KAJO
So these satellites are are whizzing by ~500 km above earth and they can tell a 10 micron difference in altitude? That is astounding technology - hard for the mind to perceive.
Flipider Comm
It looks like Nuclear Powered Desalination Plants should be on someone's drawing board soon.
livin_the_dream
surely a desalination process can be used to provide irrigation water from sea water and pump it inland? Or pump it down from Canada!
Bamboozler
Watching the video though, it's clear that the water drought has only been severe in the last 2 years. This is just a common trend in the worlds natural balance.

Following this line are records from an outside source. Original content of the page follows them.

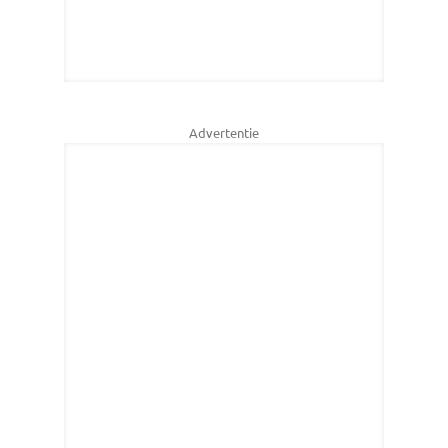
Advertentie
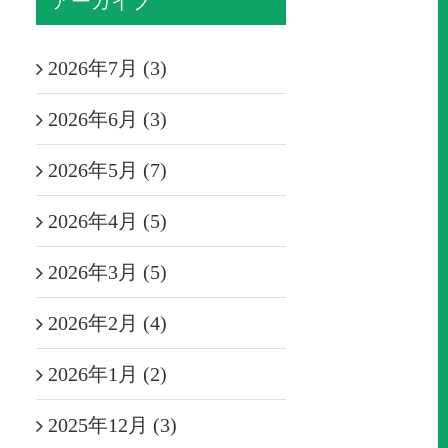
アーカイブ
2026年7月 (3)
2026年6月 (3)
2026年5月 (7)
2026年4月 (5)
2026年3月 (5)
2026年2月 (4)
2026年1月 (2)
2025年12月 (3)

In the first 45 seconds of the video there is a mass amount of blue that circulates around the US, and it's percentage seems to out do the red until the end. I do not think that this should be to much of a concern. Here in 5 years we'll be complaining about all the floods, we cannot control the whether, but just learn to live with it. And if the water isn't in the ground, then it's somewhere, it doesn't just disappear, it just circulates. It also appears that in the last 3 years the drought focuses around major cities. this may be caused because roads and pavement create a rise in temperatures, and keep the rain water from sinking into the soil. All the runoff goes down drainage systems and gets dumped into the nearest river or lake (flowing away from the city). I believe if we continue to monitor the water levels, we'll see a balance soon enough.
Pikeman
And yet at the same time elsewhere we have problems with an overabundance of freshwater. So if we suck excess water from where we have flooding and inject it into the aquifers after treatment we solve 2 problems.
DK12345
One better than a previous post. Build desalination plants around the country and pump that water into the aquifers. Bringing the aquifers back to aspirate levels and distributing fresh water to farms and wells around the country cheaply and efficiently by using what nature had already made.
Henry Franken
Using solar energy that is free to desalinate the water, around the country where it is dry and use this same free energy to power pumps and get the water around the country
KMH
Fracking destroys aquifers, doesn't it? All of the water used - pulled from below ground - is not recycled. It becomes pollution.
grtbluyonder
Some water users need to get real. Building cities in the desert then sucking up water resources from rivers and groundwater to make them "viable" is plain and simple madness and cannot continue. Most of Aridzona should not be populated, same for Nevada.
kelvint63
What kind of statement is “Fresh water is clearly another nonrenewable resource.” Isn’t it called a “Water Cycle” for a reason; just because we are outpacing the cycle with the increased demand for water does not make it “nonrenewable!” If I remember my Science classes from childhood; water does not disappear, it changes stages between solid; liquid and gas. It has 3 different cycles accruing at the same time; the largest cycle is ice to water to steam to rain back to ice. The intermediate cycle uses the earth’s crust as a filter and deposits fresh water into the aquifers where it’s then pumped to the surface used and then filtered back down into the aquifer. The shortest cycle is rainfall, evaporation, rainfall. Warm weather can speed up evaporation or melt ice faster but it does not help the filtering of clean water; the aquifer cannot be replenished itself any faster than it is doing so naturally. If we have the technology to build cities in the deserts; we should be able to find a safe man-made way to help the aquifer keep up with our water demands. Understanding just how long it takes for fresh water to recycle itself naturally should be the first step in producing any kind of solution to aid our water shortage issues.